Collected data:
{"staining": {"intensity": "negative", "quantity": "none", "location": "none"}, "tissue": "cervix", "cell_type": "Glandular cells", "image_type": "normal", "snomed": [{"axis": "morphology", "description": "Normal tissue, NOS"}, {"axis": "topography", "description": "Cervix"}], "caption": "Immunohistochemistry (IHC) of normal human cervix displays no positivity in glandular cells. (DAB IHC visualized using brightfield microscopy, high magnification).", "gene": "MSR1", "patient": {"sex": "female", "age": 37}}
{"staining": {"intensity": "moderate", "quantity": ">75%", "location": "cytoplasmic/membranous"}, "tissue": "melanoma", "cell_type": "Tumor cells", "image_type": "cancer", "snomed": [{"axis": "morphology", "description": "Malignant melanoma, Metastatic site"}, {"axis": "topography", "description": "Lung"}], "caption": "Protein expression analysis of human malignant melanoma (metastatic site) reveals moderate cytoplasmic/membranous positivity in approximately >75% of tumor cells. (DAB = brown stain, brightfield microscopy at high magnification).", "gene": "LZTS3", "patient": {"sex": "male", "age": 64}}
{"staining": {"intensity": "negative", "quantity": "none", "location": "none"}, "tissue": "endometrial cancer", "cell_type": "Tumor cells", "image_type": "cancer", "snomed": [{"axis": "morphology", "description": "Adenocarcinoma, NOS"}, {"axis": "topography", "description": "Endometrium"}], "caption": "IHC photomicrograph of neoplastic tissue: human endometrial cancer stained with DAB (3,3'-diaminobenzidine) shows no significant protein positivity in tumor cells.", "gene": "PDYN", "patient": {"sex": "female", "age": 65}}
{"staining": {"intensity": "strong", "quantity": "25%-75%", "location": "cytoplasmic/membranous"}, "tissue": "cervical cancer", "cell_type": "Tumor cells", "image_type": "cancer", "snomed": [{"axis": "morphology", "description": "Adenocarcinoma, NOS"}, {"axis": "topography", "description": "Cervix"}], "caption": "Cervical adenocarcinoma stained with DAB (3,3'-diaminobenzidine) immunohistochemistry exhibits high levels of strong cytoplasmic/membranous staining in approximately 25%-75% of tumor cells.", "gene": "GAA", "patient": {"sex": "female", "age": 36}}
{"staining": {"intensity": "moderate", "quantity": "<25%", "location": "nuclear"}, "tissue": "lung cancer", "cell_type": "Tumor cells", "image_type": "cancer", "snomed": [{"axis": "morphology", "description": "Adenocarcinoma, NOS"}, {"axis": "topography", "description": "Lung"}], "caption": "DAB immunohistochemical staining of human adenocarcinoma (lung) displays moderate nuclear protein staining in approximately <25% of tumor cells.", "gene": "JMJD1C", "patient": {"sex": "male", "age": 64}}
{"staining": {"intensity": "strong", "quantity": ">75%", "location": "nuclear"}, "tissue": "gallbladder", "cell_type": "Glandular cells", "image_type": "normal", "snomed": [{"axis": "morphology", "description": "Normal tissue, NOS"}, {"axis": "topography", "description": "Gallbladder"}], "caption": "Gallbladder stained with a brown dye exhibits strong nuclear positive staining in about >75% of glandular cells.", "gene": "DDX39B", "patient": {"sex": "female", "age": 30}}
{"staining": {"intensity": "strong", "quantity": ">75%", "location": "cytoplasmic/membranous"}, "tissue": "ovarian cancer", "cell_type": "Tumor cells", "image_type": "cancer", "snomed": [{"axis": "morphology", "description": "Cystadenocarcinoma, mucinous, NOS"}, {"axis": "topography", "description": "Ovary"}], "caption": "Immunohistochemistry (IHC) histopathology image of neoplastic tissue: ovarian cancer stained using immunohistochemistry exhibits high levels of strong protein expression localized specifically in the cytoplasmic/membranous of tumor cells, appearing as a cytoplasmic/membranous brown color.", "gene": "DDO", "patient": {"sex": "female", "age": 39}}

### Work instruction
Every record above must be printed again exactly.

### Written response
{"staining": {"intensity": "negative", "quantity": "none", "location": "none"}, "tissue": "cervix", "cell_type": "Glandular cells", "image_type": "normal", "snomed": [{"axis": "morphology", "description": "Normal tissue, NOS"}, {"axis": "topography", "description": "Cervix"}], "caption": "Immunohistochemistry (IHC) of normal human cervix displays no positivity in glandular cells. (DAB IHC visualized using brightfield microscopy, high magnification).", "gene": "MSR1", "patient": {"sex": "female", "age": 37}}
{"staining": {"intensity": "moderate", "quantity": ">75%", "location": "cytoplasmic/membranous"}, "tissue": "melanoma", "cell_type": "Tumor cells", "image_type": "cancer", "snomed": [{"axis": "morphology", "description": "Malignant melanoma, Metastatic site"}, {"axis": "topography", "description": "Lung"}], "caption": "Protein expression analysis of human malignant melanoma (metastatic site) reveals moderate cytoplasmic/membranous positivity in approximately >75% of tumor cells. (DAB = brown stain, brightfield microscopy at high magnification).", "gene": "LZTS3", "patient": {"sex": "male", "age": 64}}
{"staining": {"intensity": "negative", "quantity": "none", "location": "none"}, "tissue": "endometrial cancer", "cell_type": "Tumor cells", "image_type": "cancer", "snomed": [{"axis": "morphology", "description": "Adenocarcinoma, NOS"}, {"axis": "topography", "description": "Endometrium"}], "caption": "IHC photomicrograph of neoplastic tissue: human endometrial cancer stained with DAB (3,3'-diaminobenzidine) shows no significant protein positivity in tumor cells.", "gene": "PDYN", "patient": {"sex": "female", "age": 65}}
{"staining": {"intensity": "strong", "quantity": "25%-75%", "location": "cytoplasmic/membranous"}, "tissue": "cervical cancer", "cell_type": "Tumor cells", "image_type": "cancer", "snomed": [{"axis": "morphology", "description": "Adenocarcinoma, NOS"}, {"axis": "topography", "description": "Cervix"}], "caption": "Cervical adenocarcinoma stained with DAB (3,3'-diaminobenzidine) immunohistochemistry exhibits high levels of strong cytoplasmic/membranous staining in approximately 25%-75% of tumor cells.", "gene": "GAA", "patient": {"sex": "female", "age": 36}}
{"staining": {"intensity": "moderate", "quantity": "<25%", "location": "nuclear"}, "tissue": "lung cancer", "cell_type": "Tumor cells", "image_type": "cancer", "snomed": [{"axis": "morphology", "description": "Adenocarcinoma, NOS"}, {"axis": "topography", "description": "Lung"}], "caption": "DAB immunohistochemical staining of human adenocarcinoma (lung) displays moderate nuclear protein staining in approximately <25% of tumor cells.", "gene": "JMJD1C", "patient": {"sex": "male", "age": 64}}
{"staining": {"intensity": "strong", "quantity": ">75%", "location": "nuclear"}, "tissue": "gallbladder", "cell_type": "Glandular cells", "image_type": "normal", "snomed": [{"axis": "morphology", "description": "Normal tissue, NOS"}, {"axis": "topography", "description": "Gallbladder"}], "caption": "Gallbladder stained with a brown dye exhibits strong nuclear positive staining in about >75% of glandular cells.", "gene": "DDX39B", "patient": {"sex": "female", "age": 30}}
{"staining": {"intensity": "strong", "quantity": ">75%", "location": "cytoplasmic/membranous"}, "tissue": "ovarian cancer", "cell_type": "Tumor cells", "image_type": "cancer", "snomed": [{"axis": "morphology", "description": "Cystadenocarcinoma, mucinous, NOS"}, {"axis": "topography", "description": "Ovary"}], "caption": "Immunohistochemistry (IHC) histopathology image of neoplastic tissue: ovarian cancer stained using immunohistochemistry exhibits high levels of strong protein expression localized specifically in the cytoplasmic/membranous of tumor cells, appearing as a cytoplasmic/membranous brown color.", "gene": "DDO", "patient": {"sex": "female", "age": 39}}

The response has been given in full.